Refactoring
Overview
Teaching: 10 min
Exercises: 10 minQuestions
When should I reorganize my code so it is more clear and readable for others?
How can I organize my code so that it is useable in other places?
Why do I almost always want to write my code as though it will be used somewhere else?
Objectives
Understand the value of refactoring code and use of functions.
Practice determining where code can be divided into smaller functions.
This code works nicely for generating plots of multiple data sets, but there is now a lot of code to digest in our script. Picture yourself looking at this code for the first time. Would it be immediately clear to you where are arguments are handled and where plots are generated?
It would be nice to break this work into clear chunks of code. This can be accomplished by making the argument checking section and the body of the for loop their own functions. This requires surprisingly few changes to the code, but makes it much more clear. This process is called refactoring..
Create a Branch
Before we set to work, let’s make a new branch to work in.

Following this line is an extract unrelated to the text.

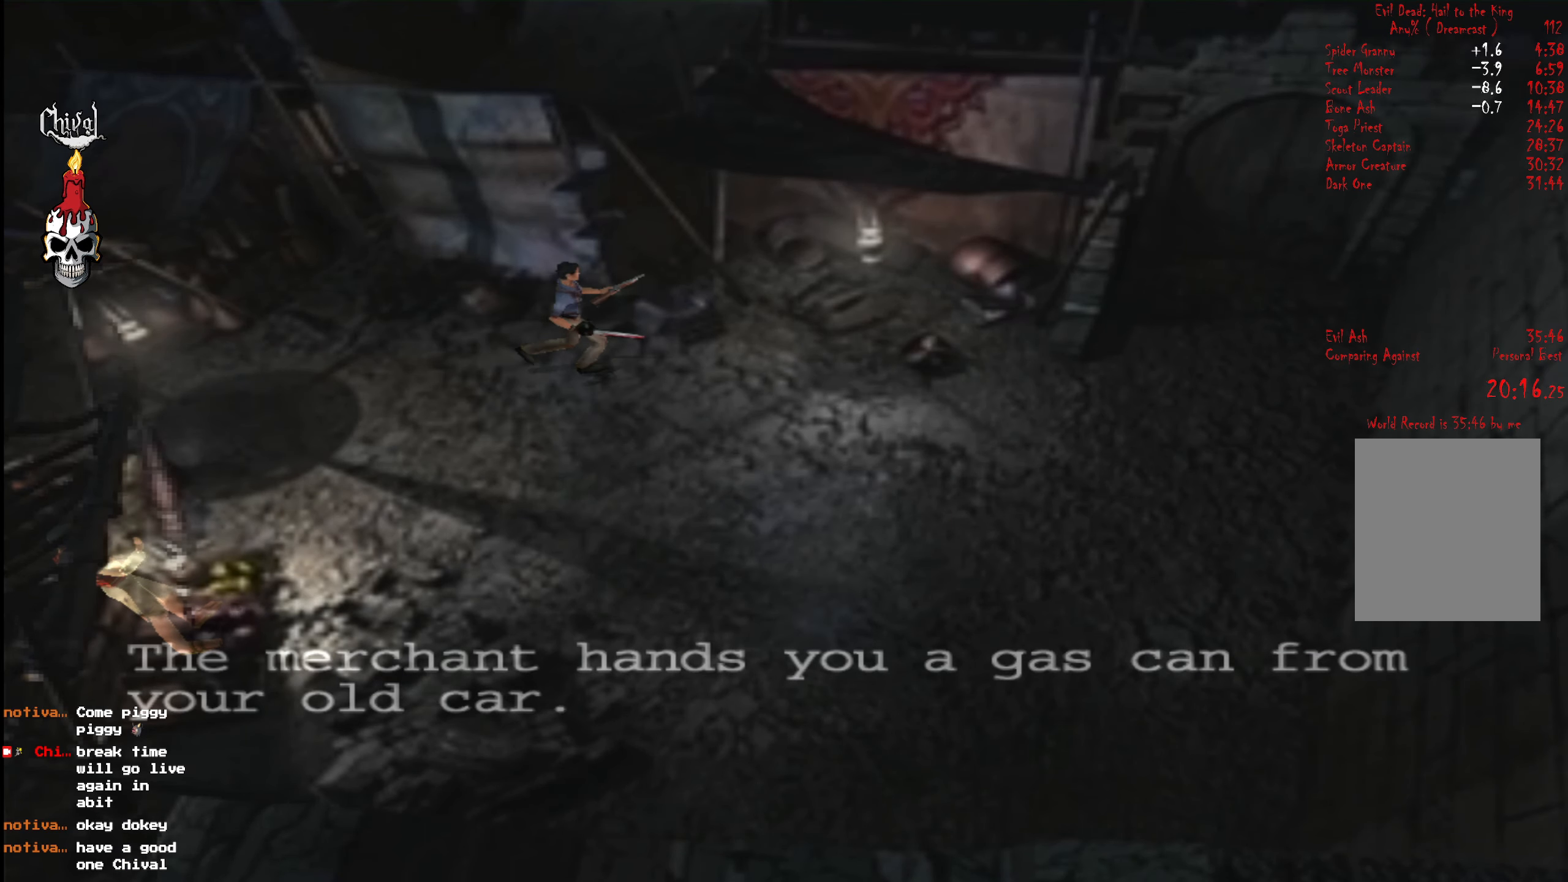
{"buttons": ["R2", "DPAD_UP"], "right_stick": "center", "events": [[150, "DPAD_RIGHT", "up"]]}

$ git checkout -b refactor
Once this is complete, our program now looks something like this:
import sys
import glob
import pandas
# we need to import part of matplotlib
# because we are no longer in a notebook
import matplotlib.pyplot as plt
def parse_arguments():
"""
Parse the argument list and return a list
of filenames.
Input:
------
none
Returns:
--------
filenames: list of strings, list of files to plot
"""
# make sure additional arguments or flags have
# been provided by the user
if len(sys.argv) == 1:
# why the program will not continue
print("Not enough arguments have been provided")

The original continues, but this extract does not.